◆ Task goal
Search the data for the word "DIRECTION" and copy out every line that has it.

━━━━━━━━━━

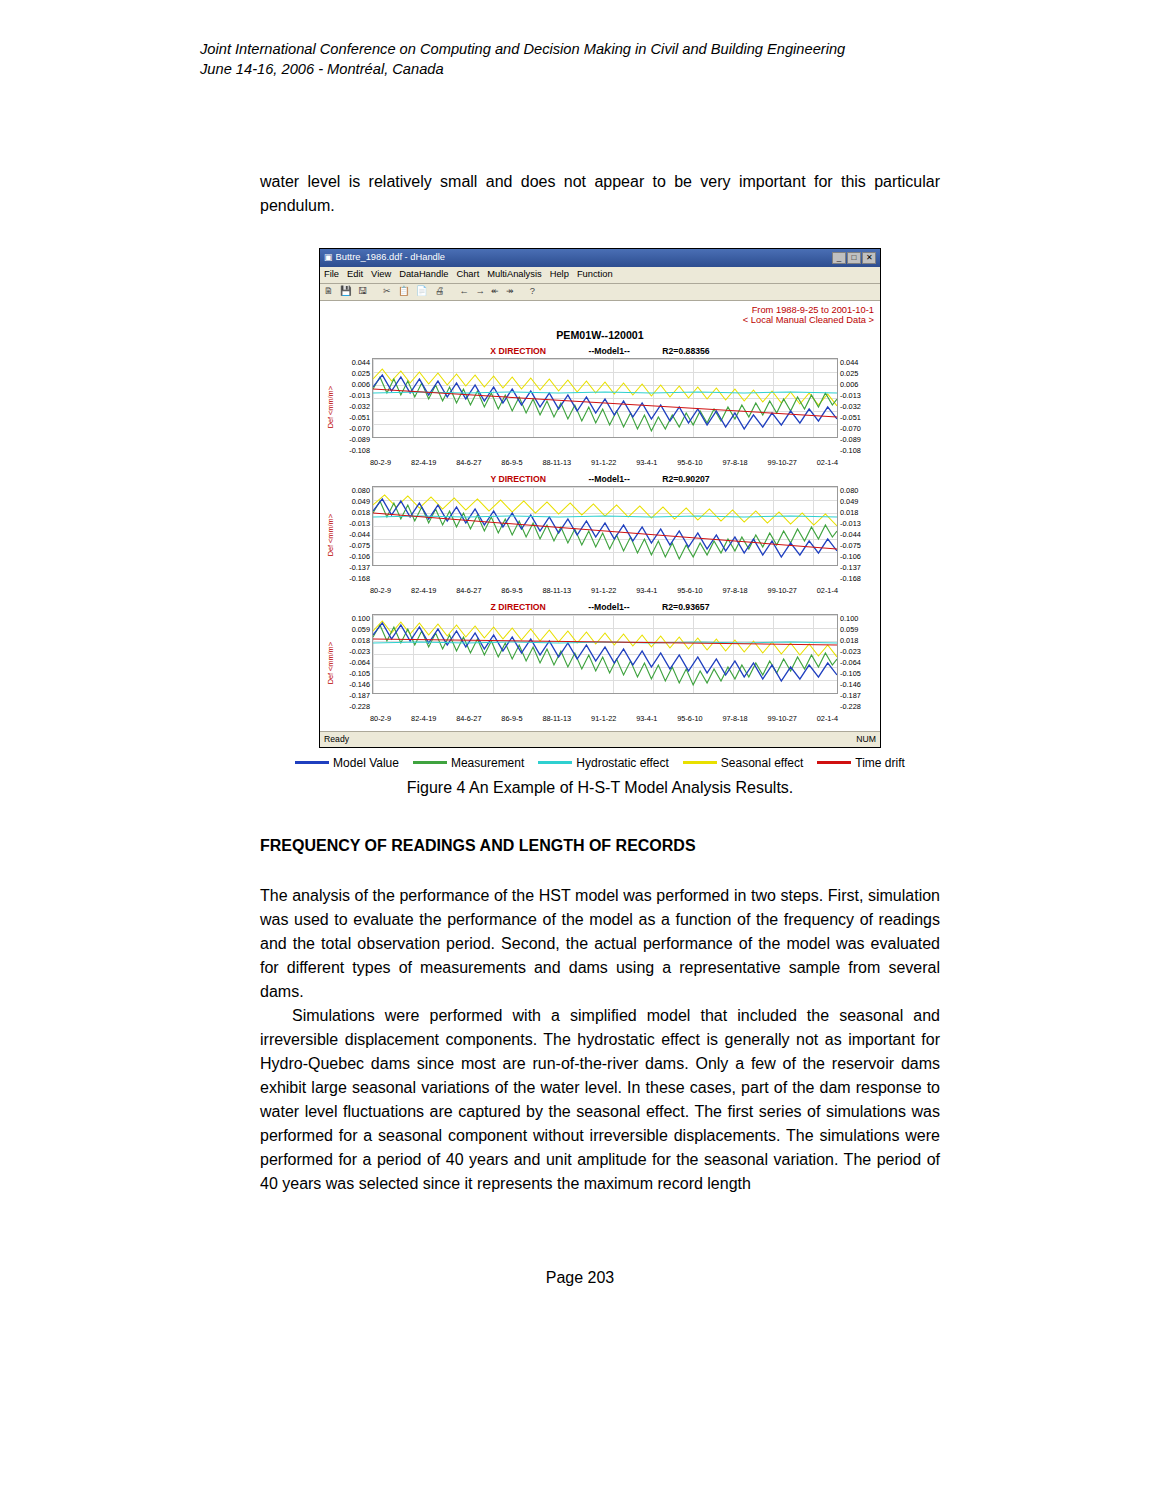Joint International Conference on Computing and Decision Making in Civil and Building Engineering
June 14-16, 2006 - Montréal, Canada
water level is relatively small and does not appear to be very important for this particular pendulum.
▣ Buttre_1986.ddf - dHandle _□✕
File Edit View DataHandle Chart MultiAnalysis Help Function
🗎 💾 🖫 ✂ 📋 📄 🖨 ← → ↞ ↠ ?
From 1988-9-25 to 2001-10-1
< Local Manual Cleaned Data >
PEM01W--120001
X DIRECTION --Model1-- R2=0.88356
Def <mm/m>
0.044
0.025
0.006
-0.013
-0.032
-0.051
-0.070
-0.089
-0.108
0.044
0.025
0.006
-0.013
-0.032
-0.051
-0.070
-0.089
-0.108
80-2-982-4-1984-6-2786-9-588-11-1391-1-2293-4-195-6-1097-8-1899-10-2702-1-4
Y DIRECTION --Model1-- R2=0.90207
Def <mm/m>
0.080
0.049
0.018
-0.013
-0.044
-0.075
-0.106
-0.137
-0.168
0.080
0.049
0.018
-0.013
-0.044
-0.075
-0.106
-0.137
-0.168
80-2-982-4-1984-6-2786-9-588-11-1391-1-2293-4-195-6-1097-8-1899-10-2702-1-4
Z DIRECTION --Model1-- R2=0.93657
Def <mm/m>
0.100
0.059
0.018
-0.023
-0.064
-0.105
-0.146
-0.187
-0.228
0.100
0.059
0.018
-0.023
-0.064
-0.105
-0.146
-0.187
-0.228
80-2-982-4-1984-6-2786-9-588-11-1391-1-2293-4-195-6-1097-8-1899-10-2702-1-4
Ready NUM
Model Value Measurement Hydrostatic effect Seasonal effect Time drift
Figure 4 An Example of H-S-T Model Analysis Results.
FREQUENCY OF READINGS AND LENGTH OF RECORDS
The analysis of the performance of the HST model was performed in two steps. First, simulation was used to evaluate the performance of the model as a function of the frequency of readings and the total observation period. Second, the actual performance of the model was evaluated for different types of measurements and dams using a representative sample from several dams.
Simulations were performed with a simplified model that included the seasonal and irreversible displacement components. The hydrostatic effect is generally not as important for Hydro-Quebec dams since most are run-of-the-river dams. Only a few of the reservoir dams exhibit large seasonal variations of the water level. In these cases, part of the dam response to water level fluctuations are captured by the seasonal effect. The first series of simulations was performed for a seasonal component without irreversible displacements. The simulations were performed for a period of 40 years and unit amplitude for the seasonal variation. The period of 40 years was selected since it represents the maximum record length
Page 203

━━━━━━━━━━

◆ Completed task
X DIRECTION --Model1-- R2=0.88356
Y DIRECTION --Model1-- R2=0.90207
Z DIRECTION --Model1-- R2=0.93657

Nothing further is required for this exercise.